Similar programs are available at the state-level across the country, and generally base eligibility on specific professions or financial hardship.
For instance, the Rural Iowa Primary Care Loan Repayment Program can provide up to $200,000 towards repaying eligible student loans for doctors who commit to working five years in designated locations.
Meanwhile, the NYS Get on Your Feet Loan Forgiveness Program offers up to 24 months of debt relief to recent graduates in New York who are participating in a federal income-driven repayment plan.
7. Ask Employer About Tuition Reimbursement Programs
Besides health insurance and a 401(k), your employer may provide other benefits, including tuition reimbursement programs, to support and retain their employees.

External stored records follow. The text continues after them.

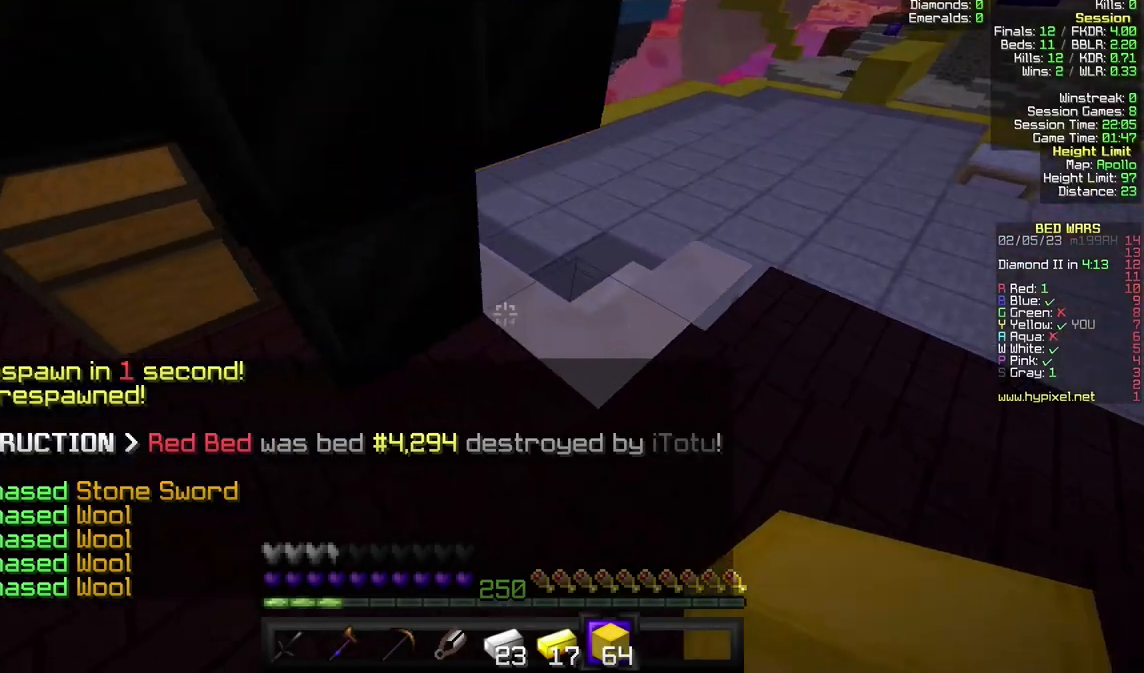
{"keys": ["a", "w"], "mouse": [], "events": [[67, "w", "down"]]}
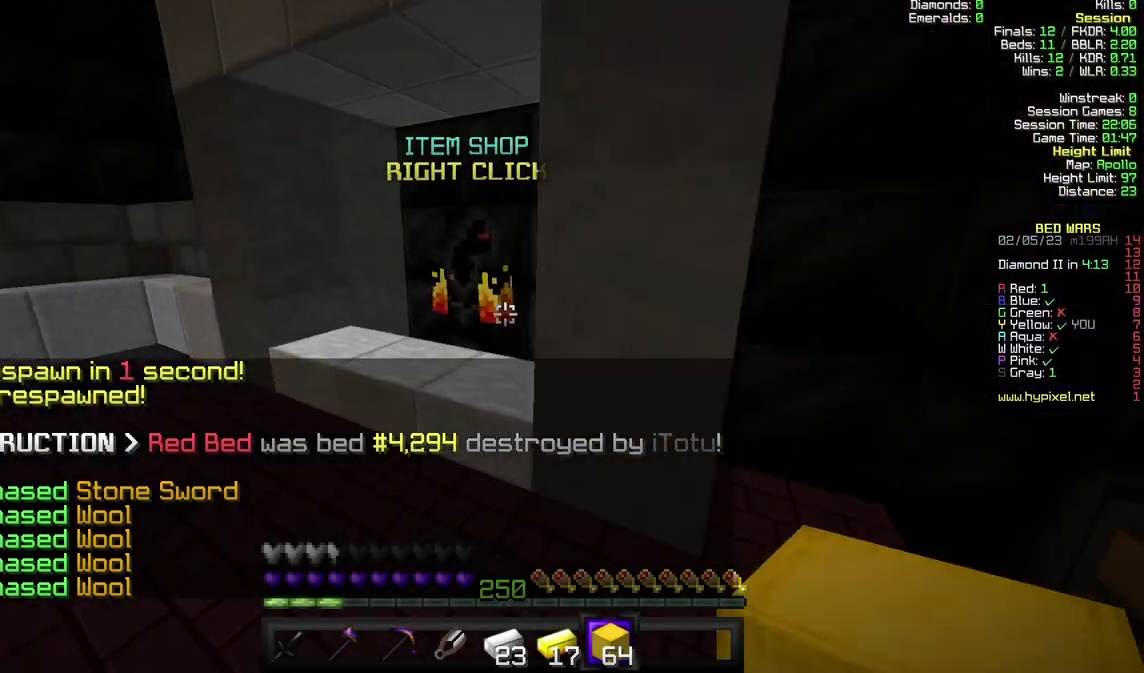
{"keys": [], "mouse": [], "events": [[133, "a", "up"], [133, "mouse_right", "down"], [167, "w", "up"], [267, "d", "down"], [333, "mouse_right", "up"], [333, "s", "down"], [400, "d", "up"], [500, "s", "up"]]}
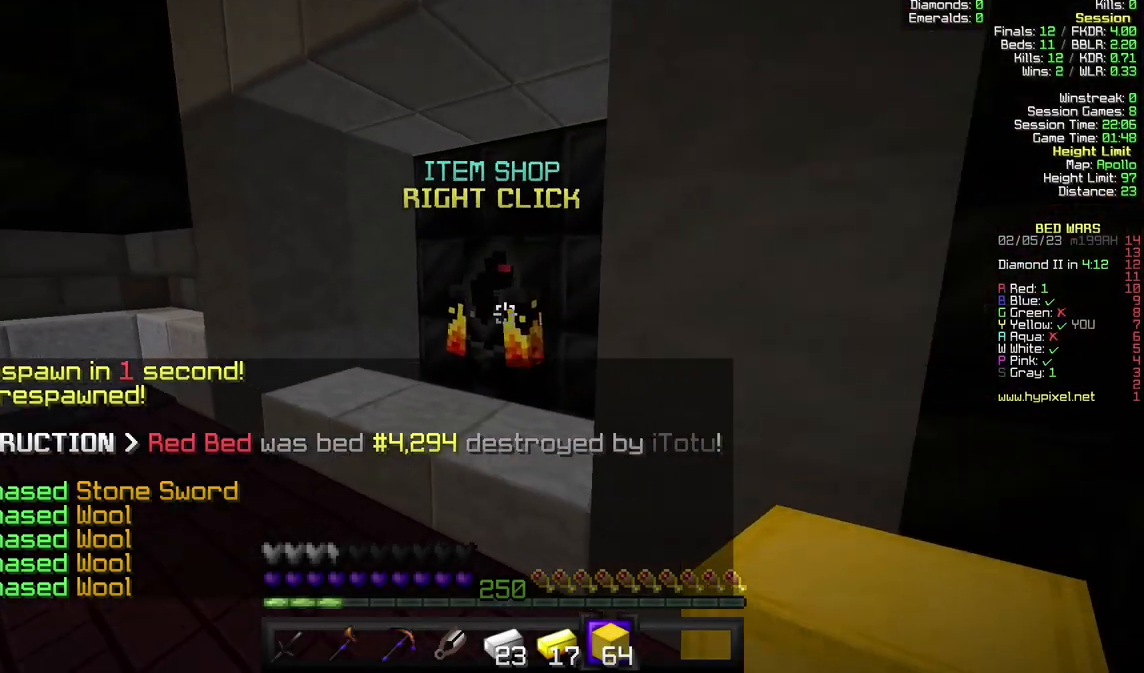
{"keys": ["w"], "mouse": ["right"], "events": [[300, "w", "down"], [500, "mouse_right", "down"]]}
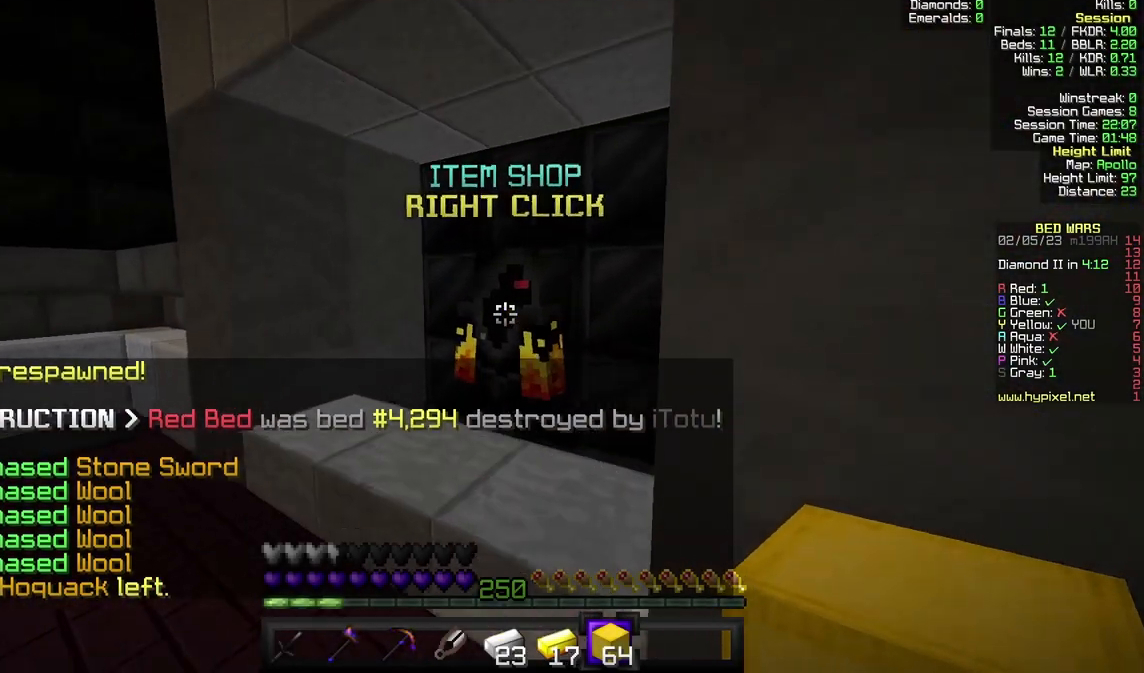
{"keys": [], "mouse": [], "events": [[33, "w", "up"], [100, "s", "down"], [233, "mouse_right", "up"], [267, "s", "up"]]}
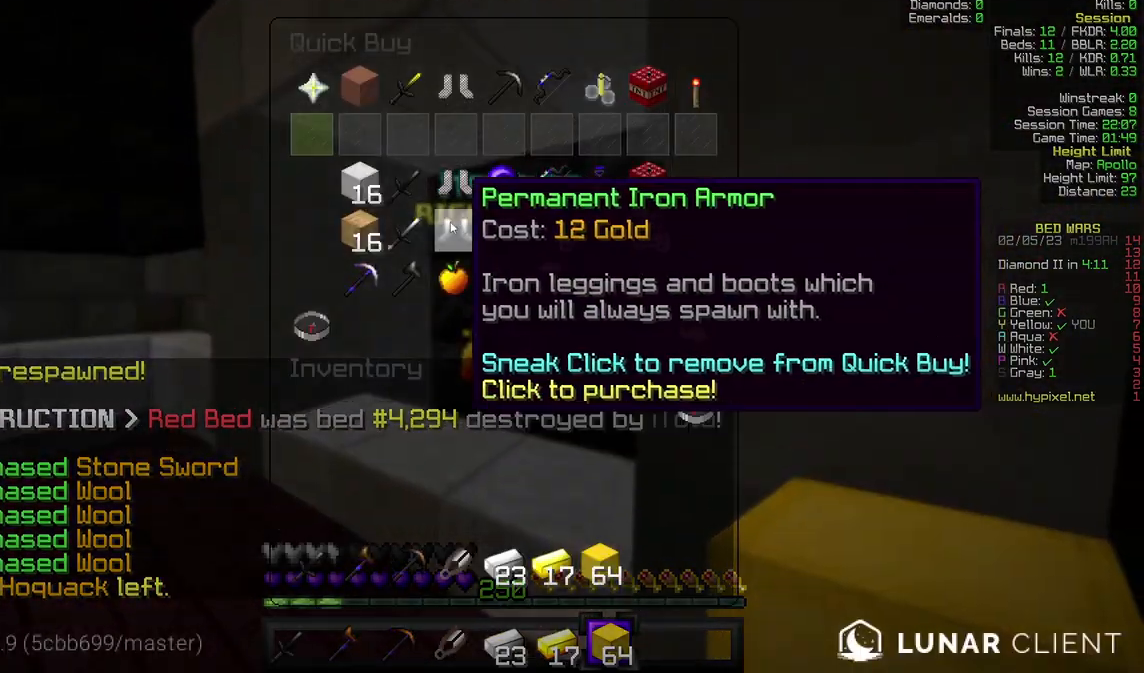
{"keys": [], "mouse": [], "events": []}
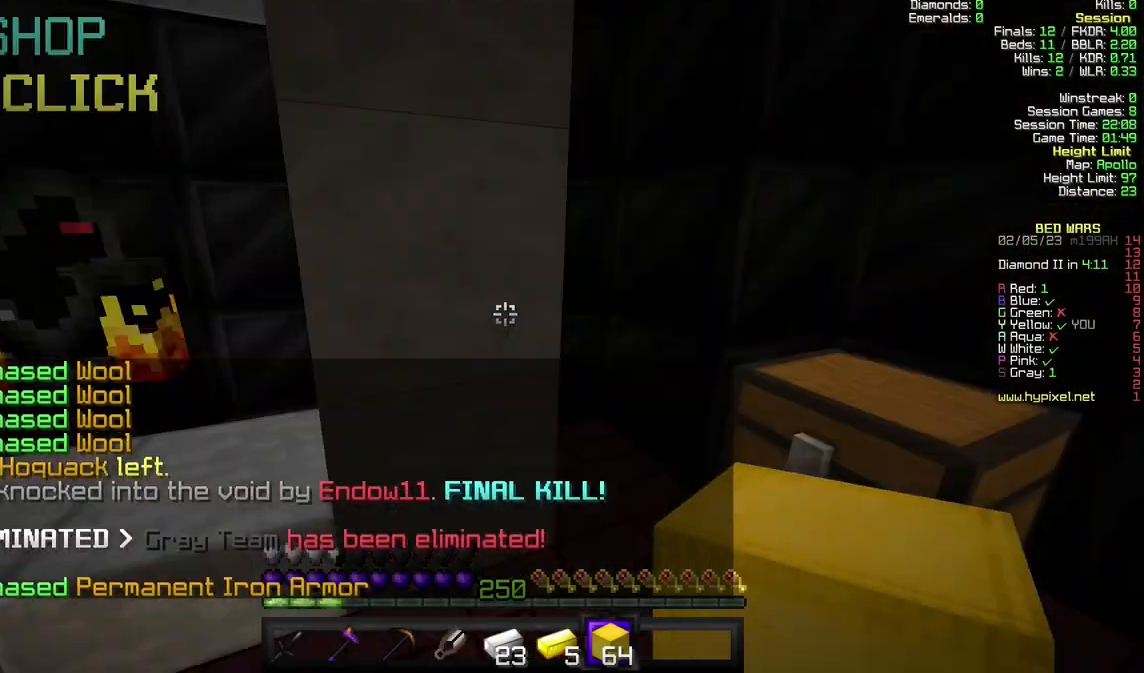
{"keys": ["d", "w"], "mouse": [], "events": [[133, "d", "down"], [500, "w", "down"]]}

Often, these programs are focused on annual tuition expenses that employees incur while studying and working concurrently. Still, employers may offer to contribute to student loan payments as well.
8. Refinance Your Student Loans
Many borrowers choose to refinance their student loans to qualify for a lower interest rate, thus paying less over the life of the loan.
Your income and credit history will impact your ability to refinance, so this strategy may be less fruitful if your student loans are in default. Additionally, refinancing federal student loans will eliminate them from federal borrower protections and payments, such as income-driven repayment plans or federal forgiveness programs. If you are taking advantage of these programs, refinancing may not be the right choice for you.
9. Set Up Income-Based Plan
If you have federal student loans, there are four income-driven repayment plans you can apply for to make your monthly payments more manageable. These include:
• Revised Pay As You Earn Repayment Plan
• Pay As You Earn Repayment Plan
• Income-Based Repayment Plan
• Income-Contingent Repayment Plan
The monthly rate is based on family size and discretionary income — usually between 10% to 20%. What’s more, all four plans forgive any remaining balance at the end of the 20- or 25-year repayment period. Note that in some situations, you may be required to pay taxes on the forgiven amount, according to IRS rules.
10. Find New Repayment Plan
Besides income-based repayment, borrowers can explore a variety of other federal repayment plans to help pay off debt.
For example, the graduated repayment plan helps recent college grads find their financial footing by setting smaller monthly payments at first before increasing every two years.
Although you won’t go to jail for failing to pay your student loans, there are financial consequences, like wage garnishments, subpar credit, and civil lawsuits from debt collectors.
Finding a student loan with a competitive interest rate and flexible repayment terms can help avoid the stress and repercussions of not paying student loans.
If you’re exploring lenders, check out SoFi. Private student loans from SoFi come with no fees and a six-month grace period. And with multiple repayment plans, you can choose the option that best aligns with your budget.
Do student loans go away after 7 years?
No, student loans won’t disappear after 7 years. However, late payments or defaulting on a loan will be removed from your credit report after 7 years.
How long before student loans are forgiven?
The Public Service Forgiveness Program requires 10 years of service for student loan forgiveness, while income-based repayment plans take 20 to 25 years of repayment to have the remaining balance forgiven. State programs may offer more rapid repayment assistance and forgiveness.
Can student loans seize bank accounts?
Yes, but not right away. Lenders must first sue and get a court judgment to garnish your bank account.